Raisins and currants had to be painstakingly plucked from their stems and stoned by hand, the nuts had to be shelled and picked, the orange peel cut from its fruit and candied at home, and the sugar and spices had to beaten to a powder and sifted. Butter had to be washed to rid it of excess salt and the flour had to be sifted (often to remove critters), aired, and sometimes even dried in the oven.
Then there was the care that had to be taken to properly hydrate and spike the fruit, blanch the nuts, cream the butter, and regulate the wood-fired oven so that all that work didn’t go literally up in smoke. After all that, the cakes still had to be stored and aged in a way that protected them from pilfering varmints—not only of the two, but of the four- and six-legged kind.
Even if those fruitcakes had not been the heady ambrosia that they were, they would have been treasured at the very least for all the effort and expense that went into them.
Compare such a cake with the sad specimens that all too often occupy today’s holiday table, with their luridly colored, achingly sweet, and yet surprisingly flavorless candied fruits, their hydrogenated fat, and dull, lifeless crumb. The wonder is less that they’ve become the target of comedic derision than that they still exist at all.

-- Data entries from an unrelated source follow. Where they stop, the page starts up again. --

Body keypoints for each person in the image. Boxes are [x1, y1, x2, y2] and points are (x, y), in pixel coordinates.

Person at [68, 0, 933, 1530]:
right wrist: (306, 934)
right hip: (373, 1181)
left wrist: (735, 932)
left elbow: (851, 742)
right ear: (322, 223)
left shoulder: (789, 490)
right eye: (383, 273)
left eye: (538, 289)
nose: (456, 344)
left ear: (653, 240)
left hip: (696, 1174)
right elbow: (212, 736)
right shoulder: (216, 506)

A really good fruitcake is still a lot of work, but happily not the work it was in the old days, thanks to the ready availability of commercially stoned and quality glacéed fruit, shelled nuts, fine granulated sugar, reliable flour, and unsalted butter that need only be softened. And its joys far outweigh the effort.

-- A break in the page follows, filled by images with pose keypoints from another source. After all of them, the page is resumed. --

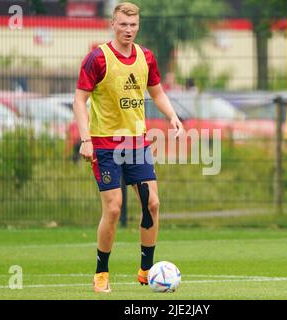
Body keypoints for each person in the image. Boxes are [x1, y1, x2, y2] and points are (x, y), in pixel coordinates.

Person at [73, 2, 183, 293]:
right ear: (113, 24)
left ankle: (146, 270)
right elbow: (79, 100)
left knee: (153, 204)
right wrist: (86, 140)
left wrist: (172, 115)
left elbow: (157, 92)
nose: (128, 30)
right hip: (105, 145)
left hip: (137, 144)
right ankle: (101, 273)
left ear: (138, 26)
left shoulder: (146, 57)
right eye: (123, 24)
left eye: (133, 25)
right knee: (113, 209)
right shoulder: (97, 58)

At the risk of sounding like a saccharin movie trailer, this holiday season, take a little time to rediscover the magic of a true holiday classic.
Classic Holiday Fruitcake
Makes 2 tube cakes or 4 9-inch loaf cakes
1 pound raisins
1 pound golden raisins
1 pound currants
1 pound dried dark cherries
1 pound crystallized orange peel
½ cup bourbon, plus more, for aging the cakes
1 pound (4 sticks or 2 cups) unsalted butter, at room temperature
1 pound (2 cups) sugar
8 large fresh eggs, at room temperature
1 pound (about 3½ cups) Southern soft-wheat or pastry flour, plus more for dusting
1 teaspoon ground cinnamon
1 teaspoon freshly-grated nutmeg
½ cup dry sherry
1 tablespoon homemade Bourbon Vanilla
1 pound blanched almonds (the original nut used in the old recipes) or pecans or walnuts
1. Put the raisins, currants, cherries and candied orange peel in a heat-proof, non-reactive metal or glass bowl. Bring a teakettle full of water to a boil and pour it over the fruit. Let it stand 10 minutes and thoroughly drain it. Pour the bourbon over the fruit and toss well. Let cool, then cover and set aside to macerate for at least an hour, overnight is better. The whiskey should be almost completely absorbed.

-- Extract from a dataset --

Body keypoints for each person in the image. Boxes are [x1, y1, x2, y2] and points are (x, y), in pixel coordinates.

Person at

2. When you are ready to proceed, position a rack in the center of the oven and preheat the oven to 325° F. Lightly grease 2 tube cake pans or 4 9-inch loaf pans and dust one lightly with flour, shake gently until it is evenly coated, then shake out the excess into the next pan and repeat until all the pans are coated.
3. Cream the butter and sugar well until light and fluffy, about 5 minutes. Sift together the flour and spices, then, alternating, gradually beat the flour and eggs into the butter and sugar. Beat well after each addition. Beat in the sherry and liquid flavorings.
4. Lightly sprinkle the fruit with flour and toss until it is coated. Fold the fruit and nuts into the cake batter until uniformly distributed. Spoon the batter into the loaf pans, then firmly tap each on the counter several times to force any air bubbles to the surface and help insure an even texture.
5. Bake in the center of the oven, making sure the pans don’t touch one another, for about 1½ hours without opening the oven, then begin checking the cakes and continue baking until they are beginning to separate from the sides of the pan and a straw stuck into the center comes out clean. The tube cake will be done in about 2 hours; loaf cakes may take a little less time. Turn off the oven and let the cake cool in the oven. Let the cake cool completely before removing it from the pan.
6. Soak cheesecloth or clean, un-dyed muslin in bourbon, wring out thoroughly, and wrap them around the cakes, then drizzle a little more bourbon over them. Put them in airtight tins or wrap tightly with plastic wrap and let them age for at least 2 weeks before using them.